Hi all,

The recent submission of AMD AMF patches including a builtin header prompted me 
to think further about what external API headers should actually be included in 
the tree.

For the AMD headers (like V4L2 previously), it seems entirely silly to include 
them - they are available upstream in a free form which can easily be packaged 
and available on any build machine to use.

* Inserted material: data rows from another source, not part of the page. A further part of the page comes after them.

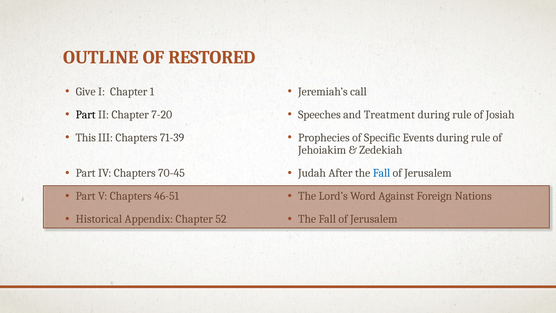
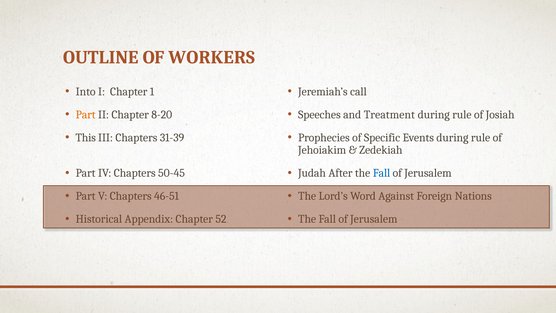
RESTORED: RESTORED -> WORKERS
Give: Give -> Into
Part at (86, 114) colour: black -> orange
7-20: 7-20 -> 8-20
71-39: 71-39 -> 31-39
70-45: 70-45 -> 50-45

However, there is the problem that this in some sense places them second-class 
to the Nvidia implementation, which includes all headers in-tree and 
automatically enables itself - any normal build for x86 will include Nvidia 
support by default if the user doesn't explicitly disable it.  The effect of 
that is essentially that the ffmpeg project is facilitating Nvidia's anti-open 
behaviour by including the headers, which is I think something we really 
shouldn't be doing.

So: can we please precisely codify under what circumstances external headers 
should be included in the ffmpeg tree?

As an initial position for consideration, I propose "no external headers may be 
included in the ffmpeg tree".  That is, the contents of the compat/ directory 
should only be OS/compiler compatibility workarounds, not any functional 
headers.

Would anyone like to propose an alternative position?  (Precisely defined - 
"what we have now" would need some clarification of what that actually means so 
that we can apply it consistently to future requests.)

I also ask that, whatever discussion here ends up with, the voting committee 
should vote to ratify it so that we don't have to discuss it again every time 
someone proposes including headers.

Thanks,

- Mark


PS:

On 26/10/17 21:53, Philip Langdale wrote:
> the nvenc header is there for the reason stated: it's too hard to otherwise
> obtain, and when you do obtain it, it's not in an installable form, so we
> don't know how to find it on the build machine in any sane way.
> 
> The cuda headers in our tree are there because there were actually reverse
> engineered, as the official cuda headers don't have a reasonable licence.

None of this stops an individual from creating an independent repository and 
packaging the headers for open-source projects (including ffmpeg) to use.  This 
might be better for other open-source projects as well, because they could 
refer to that repository rather than having to either include the headers 
themselves directly (as ffmpeg currently does) or engage in whatever pain is 
necessary to use them from Nvidia.


PPS:

The position stated above would imply removing the avisynth headers.  Can 
anyone who uses it comment on what would be required for that?